1. Treated as special civil action per resolution dated July 23, 1976.
2. Physician’s Report.
3. Form No. 4 (Revised) of the Department of Labor.
4. Rolando Flores v. Workmen’s Compensation Commission and Liberty Manufacturing Corp., L-41612.
5. SEC. 23. Medical and rehabilitative examination. — After receiving an injury or contracting sickness and during the period of his disability and rehabilitation, the laborer shall at reasonable times and places submit to examination by a duly qualified physician or surgeon and rehabilitation technician designated and paid by the employer or insurance carrier. The laborer shall be entitled to have a physician or surgeon and rehabilitation technician designated and paid by himself at such examination; but this right shall not be construed as denying to the physician or surgeon and rehabilitation technician of the employer or insurance carrier the right to visit the injured or sick laborer at any reasonable time and under any reasonable conditions during his total disability and period of rehabilitation. In case an injured or sick employee refuse to submit to, or does in any manner obstruct the examination mentioned without justifiable cause, his right to proceed under this Act shall be suspended until such refusal or obstruction shall cease, and no compensation shall be payable for the entire time of such obstruction.
6. SEC. 2. Grounds for compensation. — When an employee suffers personal injury from any accident arising out of and in the course of his employment, or contracts tuberculosis or other illness directly cause by such employment, or either aggravated by or the result of the nature of such employment, his employer shall pay compensation in the sums and to the person hereinafter specified. The right to compensation as provided in this Act shall not be defeated or impaired on the ground that the death, injury or disease was due to the negligence of a fellow servant or employee, without prejudice to the right of the employer to proceed against the negligent party.
SEC. 14. Total disability. — In case the injury or sickness causes temporary total disability for labor, the employer shall, during such disability, pay to the injured employee a weekly compensation equivalent to sixty per centum of his average weekly wage but not less than fourteen pesos per week, except in the case provided for in the next following paragraph.

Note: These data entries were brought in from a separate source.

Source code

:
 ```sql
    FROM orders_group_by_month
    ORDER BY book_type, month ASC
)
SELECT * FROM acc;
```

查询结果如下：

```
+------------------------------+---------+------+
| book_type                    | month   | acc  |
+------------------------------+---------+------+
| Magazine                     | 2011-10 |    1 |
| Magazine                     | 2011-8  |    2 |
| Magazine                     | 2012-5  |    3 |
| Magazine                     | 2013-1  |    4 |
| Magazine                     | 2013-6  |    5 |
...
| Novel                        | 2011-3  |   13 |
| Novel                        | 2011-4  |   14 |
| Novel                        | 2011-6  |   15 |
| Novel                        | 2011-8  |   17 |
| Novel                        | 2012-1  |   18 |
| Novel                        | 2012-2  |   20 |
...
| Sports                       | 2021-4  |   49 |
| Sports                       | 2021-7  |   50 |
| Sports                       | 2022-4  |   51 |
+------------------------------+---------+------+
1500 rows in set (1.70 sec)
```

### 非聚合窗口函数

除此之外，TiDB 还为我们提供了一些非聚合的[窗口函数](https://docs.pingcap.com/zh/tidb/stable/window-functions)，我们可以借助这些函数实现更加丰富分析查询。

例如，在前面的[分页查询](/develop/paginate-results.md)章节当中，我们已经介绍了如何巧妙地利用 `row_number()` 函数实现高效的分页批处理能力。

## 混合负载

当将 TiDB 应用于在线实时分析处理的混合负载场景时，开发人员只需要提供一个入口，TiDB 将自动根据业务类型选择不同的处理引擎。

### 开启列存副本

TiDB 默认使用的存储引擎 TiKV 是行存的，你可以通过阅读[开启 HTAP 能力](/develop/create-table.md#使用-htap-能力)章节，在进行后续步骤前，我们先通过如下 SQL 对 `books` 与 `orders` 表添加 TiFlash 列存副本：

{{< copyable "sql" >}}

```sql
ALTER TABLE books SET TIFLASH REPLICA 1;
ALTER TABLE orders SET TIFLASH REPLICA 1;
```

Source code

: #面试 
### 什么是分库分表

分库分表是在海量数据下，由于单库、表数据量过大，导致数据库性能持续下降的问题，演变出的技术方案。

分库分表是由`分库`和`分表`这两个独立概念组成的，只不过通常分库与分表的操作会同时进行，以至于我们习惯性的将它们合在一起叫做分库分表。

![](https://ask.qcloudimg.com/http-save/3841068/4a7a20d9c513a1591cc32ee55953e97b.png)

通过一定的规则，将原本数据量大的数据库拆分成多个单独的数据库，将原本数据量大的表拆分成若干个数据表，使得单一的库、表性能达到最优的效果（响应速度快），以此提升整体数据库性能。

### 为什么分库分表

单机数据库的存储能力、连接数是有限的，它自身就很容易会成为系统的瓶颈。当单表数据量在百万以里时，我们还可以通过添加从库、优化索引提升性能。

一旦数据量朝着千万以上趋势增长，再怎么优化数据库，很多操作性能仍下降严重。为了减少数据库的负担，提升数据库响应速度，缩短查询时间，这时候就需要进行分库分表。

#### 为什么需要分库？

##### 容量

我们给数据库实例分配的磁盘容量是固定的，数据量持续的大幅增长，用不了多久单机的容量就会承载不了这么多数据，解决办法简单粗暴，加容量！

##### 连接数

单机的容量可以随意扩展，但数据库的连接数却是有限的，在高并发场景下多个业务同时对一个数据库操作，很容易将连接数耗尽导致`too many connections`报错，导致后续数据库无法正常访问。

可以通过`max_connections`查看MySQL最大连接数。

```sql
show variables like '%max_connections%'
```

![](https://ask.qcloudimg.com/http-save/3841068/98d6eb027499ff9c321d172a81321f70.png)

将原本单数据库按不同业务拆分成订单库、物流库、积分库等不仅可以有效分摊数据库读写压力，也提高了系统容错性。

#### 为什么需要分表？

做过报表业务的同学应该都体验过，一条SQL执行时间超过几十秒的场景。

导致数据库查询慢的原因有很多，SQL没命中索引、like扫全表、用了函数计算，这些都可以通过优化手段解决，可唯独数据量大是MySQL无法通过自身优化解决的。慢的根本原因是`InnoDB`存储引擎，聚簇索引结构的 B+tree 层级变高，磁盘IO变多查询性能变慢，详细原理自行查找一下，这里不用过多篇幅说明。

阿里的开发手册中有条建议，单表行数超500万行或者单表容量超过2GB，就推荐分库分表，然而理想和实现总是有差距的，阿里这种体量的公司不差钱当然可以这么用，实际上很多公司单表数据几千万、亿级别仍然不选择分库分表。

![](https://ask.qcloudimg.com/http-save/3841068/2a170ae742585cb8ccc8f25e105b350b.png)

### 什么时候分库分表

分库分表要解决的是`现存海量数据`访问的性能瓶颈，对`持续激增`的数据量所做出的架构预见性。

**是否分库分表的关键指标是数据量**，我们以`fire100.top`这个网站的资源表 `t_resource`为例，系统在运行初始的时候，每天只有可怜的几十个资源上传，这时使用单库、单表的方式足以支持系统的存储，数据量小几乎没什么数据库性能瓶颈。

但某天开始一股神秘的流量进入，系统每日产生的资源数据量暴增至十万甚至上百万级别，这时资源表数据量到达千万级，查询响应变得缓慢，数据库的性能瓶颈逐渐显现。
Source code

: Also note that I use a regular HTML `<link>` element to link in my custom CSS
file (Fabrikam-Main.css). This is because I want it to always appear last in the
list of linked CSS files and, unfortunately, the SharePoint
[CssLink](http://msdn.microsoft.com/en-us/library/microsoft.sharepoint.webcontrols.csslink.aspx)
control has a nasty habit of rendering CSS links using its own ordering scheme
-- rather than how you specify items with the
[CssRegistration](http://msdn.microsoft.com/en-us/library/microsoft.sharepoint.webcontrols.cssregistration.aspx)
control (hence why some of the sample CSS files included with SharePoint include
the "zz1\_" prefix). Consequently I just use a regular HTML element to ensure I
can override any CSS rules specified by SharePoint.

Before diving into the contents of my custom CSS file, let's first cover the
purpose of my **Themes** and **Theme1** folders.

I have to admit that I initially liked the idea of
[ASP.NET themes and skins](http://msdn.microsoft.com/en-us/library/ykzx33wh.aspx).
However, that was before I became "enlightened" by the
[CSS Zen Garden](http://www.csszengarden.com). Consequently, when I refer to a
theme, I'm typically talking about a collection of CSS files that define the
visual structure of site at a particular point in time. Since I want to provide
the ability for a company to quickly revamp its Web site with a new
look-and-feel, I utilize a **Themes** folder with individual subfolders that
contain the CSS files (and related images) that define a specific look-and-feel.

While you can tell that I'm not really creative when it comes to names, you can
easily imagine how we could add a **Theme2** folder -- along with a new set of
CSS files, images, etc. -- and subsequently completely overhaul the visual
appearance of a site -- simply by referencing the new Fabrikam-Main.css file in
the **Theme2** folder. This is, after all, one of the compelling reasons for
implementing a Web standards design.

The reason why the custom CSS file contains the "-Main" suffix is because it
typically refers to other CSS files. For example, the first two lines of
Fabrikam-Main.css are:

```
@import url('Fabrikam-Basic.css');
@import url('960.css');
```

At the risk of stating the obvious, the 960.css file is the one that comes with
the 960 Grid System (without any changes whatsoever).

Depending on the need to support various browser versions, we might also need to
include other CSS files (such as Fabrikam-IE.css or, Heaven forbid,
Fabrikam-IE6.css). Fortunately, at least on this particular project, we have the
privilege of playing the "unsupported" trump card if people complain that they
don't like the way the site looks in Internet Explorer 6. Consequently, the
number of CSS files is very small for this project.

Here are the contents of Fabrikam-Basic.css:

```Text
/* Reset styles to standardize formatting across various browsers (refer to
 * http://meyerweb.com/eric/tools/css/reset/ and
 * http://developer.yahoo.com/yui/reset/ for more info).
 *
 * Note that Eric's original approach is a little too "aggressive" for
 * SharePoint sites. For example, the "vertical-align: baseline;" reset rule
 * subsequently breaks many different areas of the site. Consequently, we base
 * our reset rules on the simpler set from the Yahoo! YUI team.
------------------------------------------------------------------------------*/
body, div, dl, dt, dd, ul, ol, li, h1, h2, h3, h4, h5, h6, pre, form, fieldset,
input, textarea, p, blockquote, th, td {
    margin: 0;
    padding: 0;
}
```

No compensation shall be allowed for the first three calendar days of incapacity resulting from an injury except the benefits provided for in the preceding section; but if the incapacity extends beyond that period, compensation shall be allowed from the first day of such incapacity. Such weekly payments shall in no case continue after the disability has ceased, nor shall the aggregate sum paid as compensation exceed in any case six thousand pesos. But no award of permanent disability shall take effect until after two weeks have elapsed from the date of injury.
In the case of an employee whose average weekly wages are less than fourteen pesos per week, the weekly compensation shall be the entire amount of such average weekly wages; but if the disability is permanent, the compensation shall be fourteen pesos in such case. In the event that the total disability begins after a period of partial disability, the amount of compensation due for the latter and for any other disability shall not exceed the maximum amount of six thousand pesos.